Ayer por la tarde el portero automático me sacó de mis tareas. Con cierta contrariedad, porque mis planes de trabajo habían sido interrumpidos, fui a abrir. Preguntaban por un hermano capuchino. Bajé y me encontré con un chaval joven que no llegaría a treinta años, de Chile. Al sentarnos pensaba para mí: “aunque venga a pedir, es hijo de Dios, uno de sus preferidos y merece toda la atención”.
Está durmiendo en el albergue y comiendo en un comedor social. Se le ha perdido el NIE (Número de Identificación de Extranjero). Si hiciera los trámites para recuperarlo, al haber estado empadronado tres años en Burgos, podría acceder a una prestación no contributiva en cuatro o cinco meses, aunque sea de forma temporal. Mientras está buscando trabajo de camarero.
Me enseña los papeles de renovación con el coste de 7,03 euros. Me dice que no quiere el dinero, que le acompañe al banco para hacer el pago. Todo está muy claro, no hay posibilidad de engaño. Y cuando le digo que mañana iremos juntos al banco se le abre el cielo, se alegra y expresa su agradecimiento.

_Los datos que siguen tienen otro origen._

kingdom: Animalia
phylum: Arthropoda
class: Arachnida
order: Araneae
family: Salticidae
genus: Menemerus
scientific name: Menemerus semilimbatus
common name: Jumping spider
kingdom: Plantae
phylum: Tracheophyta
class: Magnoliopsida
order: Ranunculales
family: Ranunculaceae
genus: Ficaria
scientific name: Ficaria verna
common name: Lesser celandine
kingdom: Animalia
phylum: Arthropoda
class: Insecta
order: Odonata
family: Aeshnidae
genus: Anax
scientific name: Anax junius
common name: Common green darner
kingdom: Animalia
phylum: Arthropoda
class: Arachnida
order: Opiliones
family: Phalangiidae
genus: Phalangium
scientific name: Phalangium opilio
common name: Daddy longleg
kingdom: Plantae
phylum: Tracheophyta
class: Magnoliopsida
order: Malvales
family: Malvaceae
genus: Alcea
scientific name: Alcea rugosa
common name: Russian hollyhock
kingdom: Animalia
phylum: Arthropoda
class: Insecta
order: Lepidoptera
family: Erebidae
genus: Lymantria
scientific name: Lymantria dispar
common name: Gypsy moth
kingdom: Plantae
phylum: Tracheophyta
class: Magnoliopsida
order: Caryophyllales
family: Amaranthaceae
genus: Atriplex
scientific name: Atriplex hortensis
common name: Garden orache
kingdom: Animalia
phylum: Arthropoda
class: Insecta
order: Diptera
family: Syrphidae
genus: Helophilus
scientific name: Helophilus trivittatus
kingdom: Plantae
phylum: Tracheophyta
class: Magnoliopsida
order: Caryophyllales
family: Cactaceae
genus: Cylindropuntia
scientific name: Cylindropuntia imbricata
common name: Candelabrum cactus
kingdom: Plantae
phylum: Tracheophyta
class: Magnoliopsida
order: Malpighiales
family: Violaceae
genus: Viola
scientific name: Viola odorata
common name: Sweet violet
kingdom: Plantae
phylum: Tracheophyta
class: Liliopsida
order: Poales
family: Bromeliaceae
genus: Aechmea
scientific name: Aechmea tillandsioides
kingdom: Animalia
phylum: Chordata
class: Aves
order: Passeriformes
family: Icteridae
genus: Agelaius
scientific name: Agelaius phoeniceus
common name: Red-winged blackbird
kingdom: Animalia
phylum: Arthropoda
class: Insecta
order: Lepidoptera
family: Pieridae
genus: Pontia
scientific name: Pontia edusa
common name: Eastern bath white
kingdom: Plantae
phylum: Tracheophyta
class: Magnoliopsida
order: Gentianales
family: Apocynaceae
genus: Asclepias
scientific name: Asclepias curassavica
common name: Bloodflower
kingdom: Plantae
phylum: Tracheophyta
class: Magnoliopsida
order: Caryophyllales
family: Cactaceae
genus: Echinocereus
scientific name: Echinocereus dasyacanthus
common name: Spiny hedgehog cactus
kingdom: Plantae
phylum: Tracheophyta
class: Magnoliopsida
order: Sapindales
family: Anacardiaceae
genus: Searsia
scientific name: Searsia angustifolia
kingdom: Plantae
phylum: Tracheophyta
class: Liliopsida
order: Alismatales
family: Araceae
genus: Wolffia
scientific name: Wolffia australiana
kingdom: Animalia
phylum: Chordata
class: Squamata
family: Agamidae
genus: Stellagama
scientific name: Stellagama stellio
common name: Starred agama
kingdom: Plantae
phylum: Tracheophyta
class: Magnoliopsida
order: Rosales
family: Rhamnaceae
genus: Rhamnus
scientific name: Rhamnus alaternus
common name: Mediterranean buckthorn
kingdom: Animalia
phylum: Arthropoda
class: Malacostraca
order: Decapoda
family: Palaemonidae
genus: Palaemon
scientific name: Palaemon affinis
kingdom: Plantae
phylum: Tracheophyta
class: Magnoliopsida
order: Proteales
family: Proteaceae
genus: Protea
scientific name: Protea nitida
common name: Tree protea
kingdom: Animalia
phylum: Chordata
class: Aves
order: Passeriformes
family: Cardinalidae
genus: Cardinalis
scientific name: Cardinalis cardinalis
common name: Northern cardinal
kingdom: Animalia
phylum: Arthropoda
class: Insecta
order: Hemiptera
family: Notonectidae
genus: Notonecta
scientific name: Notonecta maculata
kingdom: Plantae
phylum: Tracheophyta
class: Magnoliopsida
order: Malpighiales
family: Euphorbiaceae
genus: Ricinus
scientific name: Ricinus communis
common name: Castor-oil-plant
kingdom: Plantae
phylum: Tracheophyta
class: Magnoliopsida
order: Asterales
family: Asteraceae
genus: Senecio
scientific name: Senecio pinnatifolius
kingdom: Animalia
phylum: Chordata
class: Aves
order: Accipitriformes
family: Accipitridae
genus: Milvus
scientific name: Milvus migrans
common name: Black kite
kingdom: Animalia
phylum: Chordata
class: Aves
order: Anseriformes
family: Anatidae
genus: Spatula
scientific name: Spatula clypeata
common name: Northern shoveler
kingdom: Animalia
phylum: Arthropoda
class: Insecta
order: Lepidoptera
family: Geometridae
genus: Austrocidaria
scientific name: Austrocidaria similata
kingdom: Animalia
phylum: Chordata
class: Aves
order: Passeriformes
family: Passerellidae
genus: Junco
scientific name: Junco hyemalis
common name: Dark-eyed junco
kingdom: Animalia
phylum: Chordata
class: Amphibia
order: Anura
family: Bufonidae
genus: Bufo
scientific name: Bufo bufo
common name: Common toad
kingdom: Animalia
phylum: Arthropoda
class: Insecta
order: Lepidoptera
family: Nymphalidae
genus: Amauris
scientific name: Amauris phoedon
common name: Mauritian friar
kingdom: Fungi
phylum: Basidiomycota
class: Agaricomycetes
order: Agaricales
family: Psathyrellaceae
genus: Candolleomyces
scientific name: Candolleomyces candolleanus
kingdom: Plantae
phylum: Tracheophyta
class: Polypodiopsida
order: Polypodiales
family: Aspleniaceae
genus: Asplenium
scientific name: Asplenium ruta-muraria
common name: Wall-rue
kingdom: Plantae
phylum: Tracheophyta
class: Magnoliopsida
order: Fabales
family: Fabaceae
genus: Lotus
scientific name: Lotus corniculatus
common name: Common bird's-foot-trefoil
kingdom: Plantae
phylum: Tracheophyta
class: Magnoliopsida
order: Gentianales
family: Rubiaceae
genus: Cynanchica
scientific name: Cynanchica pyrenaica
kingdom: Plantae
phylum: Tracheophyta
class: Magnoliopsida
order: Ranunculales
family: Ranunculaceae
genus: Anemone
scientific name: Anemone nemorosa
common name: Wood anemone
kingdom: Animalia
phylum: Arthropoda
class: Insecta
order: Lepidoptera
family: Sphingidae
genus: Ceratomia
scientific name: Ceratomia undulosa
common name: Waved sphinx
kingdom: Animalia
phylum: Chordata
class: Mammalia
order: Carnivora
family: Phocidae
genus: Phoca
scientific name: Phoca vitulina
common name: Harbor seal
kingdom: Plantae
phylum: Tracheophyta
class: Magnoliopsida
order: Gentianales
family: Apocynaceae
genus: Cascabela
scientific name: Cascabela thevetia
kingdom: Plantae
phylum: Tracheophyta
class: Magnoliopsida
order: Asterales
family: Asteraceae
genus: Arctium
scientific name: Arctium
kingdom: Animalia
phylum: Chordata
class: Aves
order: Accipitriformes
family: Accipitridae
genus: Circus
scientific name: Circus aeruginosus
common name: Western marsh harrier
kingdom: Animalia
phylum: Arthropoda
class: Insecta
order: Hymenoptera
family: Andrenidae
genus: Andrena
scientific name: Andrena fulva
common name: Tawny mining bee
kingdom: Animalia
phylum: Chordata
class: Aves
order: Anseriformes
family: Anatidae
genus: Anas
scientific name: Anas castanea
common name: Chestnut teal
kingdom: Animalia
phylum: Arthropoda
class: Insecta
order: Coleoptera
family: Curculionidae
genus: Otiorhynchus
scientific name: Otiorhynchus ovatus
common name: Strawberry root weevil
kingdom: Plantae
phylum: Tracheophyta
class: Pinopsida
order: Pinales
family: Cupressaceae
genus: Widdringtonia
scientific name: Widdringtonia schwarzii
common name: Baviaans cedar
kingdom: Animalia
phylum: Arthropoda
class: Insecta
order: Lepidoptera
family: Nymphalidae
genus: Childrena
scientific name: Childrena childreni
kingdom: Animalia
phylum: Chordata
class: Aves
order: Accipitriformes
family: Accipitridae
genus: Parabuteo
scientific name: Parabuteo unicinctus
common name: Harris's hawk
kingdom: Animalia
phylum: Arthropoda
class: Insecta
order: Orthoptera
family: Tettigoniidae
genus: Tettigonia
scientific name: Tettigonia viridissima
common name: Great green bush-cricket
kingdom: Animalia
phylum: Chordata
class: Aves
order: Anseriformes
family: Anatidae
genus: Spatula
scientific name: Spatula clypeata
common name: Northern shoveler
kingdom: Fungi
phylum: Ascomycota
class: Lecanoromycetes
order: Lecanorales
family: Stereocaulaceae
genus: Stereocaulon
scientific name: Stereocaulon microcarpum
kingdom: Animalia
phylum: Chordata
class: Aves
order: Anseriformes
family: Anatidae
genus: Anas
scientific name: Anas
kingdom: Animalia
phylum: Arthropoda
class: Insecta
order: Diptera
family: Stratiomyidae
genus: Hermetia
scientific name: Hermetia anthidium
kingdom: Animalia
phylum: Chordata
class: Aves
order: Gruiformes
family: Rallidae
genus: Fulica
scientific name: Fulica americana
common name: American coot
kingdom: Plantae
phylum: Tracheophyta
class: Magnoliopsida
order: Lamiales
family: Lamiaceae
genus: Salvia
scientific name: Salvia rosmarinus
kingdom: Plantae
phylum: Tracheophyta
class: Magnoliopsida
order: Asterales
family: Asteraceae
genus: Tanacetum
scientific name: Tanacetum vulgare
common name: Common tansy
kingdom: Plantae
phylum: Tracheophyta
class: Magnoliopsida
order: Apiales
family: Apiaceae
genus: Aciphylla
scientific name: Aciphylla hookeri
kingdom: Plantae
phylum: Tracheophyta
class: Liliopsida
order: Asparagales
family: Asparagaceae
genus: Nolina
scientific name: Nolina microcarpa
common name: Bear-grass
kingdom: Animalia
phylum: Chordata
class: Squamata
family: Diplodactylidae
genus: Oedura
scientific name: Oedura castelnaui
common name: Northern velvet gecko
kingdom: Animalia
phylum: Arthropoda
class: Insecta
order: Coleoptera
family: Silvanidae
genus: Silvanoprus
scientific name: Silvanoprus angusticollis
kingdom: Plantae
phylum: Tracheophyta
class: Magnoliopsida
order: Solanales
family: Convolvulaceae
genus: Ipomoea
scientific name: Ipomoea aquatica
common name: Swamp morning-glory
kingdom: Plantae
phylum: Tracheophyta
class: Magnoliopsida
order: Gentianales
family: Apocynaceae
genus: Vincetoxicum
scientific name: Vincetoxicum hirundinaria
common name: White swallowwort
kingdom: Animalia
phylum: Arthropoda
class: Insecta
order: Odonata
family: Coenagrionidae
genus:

Me ha pedido ¡7,03 euros! Ese es todo su deseo. Eso es lo que necesita, ¡no más! Hay algo que se hace ridículo, desproporcionado… Él se sacia con 7,03 euros, una cantidad que se presenta como insignificante frente a nuestros gastos habituales. Pide algo que ni debilita la economía personal. Es lo mismo que cuando se te acercan por la calle los chavales de ACNUR, pidiéndote una aportación y te dicen que con un euro puedes salvar a una persona… ¿Qué ocurre? ¿Qué sucede? ¿Cómo puede ser esto? Hay una desproporción entre el dinero que manejamos y lo que podemos hacer con él y no hacemos. Es como si el dinero nos alejara de la realidad, o que nosotros no quisiéramos contactar con la realidad porque nos plantea estas contradicciones… Como si viviéramos, realidad y nosotros, en dos planos diferentes.
Pero no todo es dinero… al final de la conversación, muy educadamente, agradece con insistencia el que le haya tratado con empatía porque hay demasiada gente en la calle con necesidad, y muchas veces los pocos trabajadores sociales no tienen el tiempo y la serenidad como para tratar a cada persona con el cuidado suficiente.
Me quedo pensando en lo mucho que se puede hacer con un poco de empatía y 7,03 euros.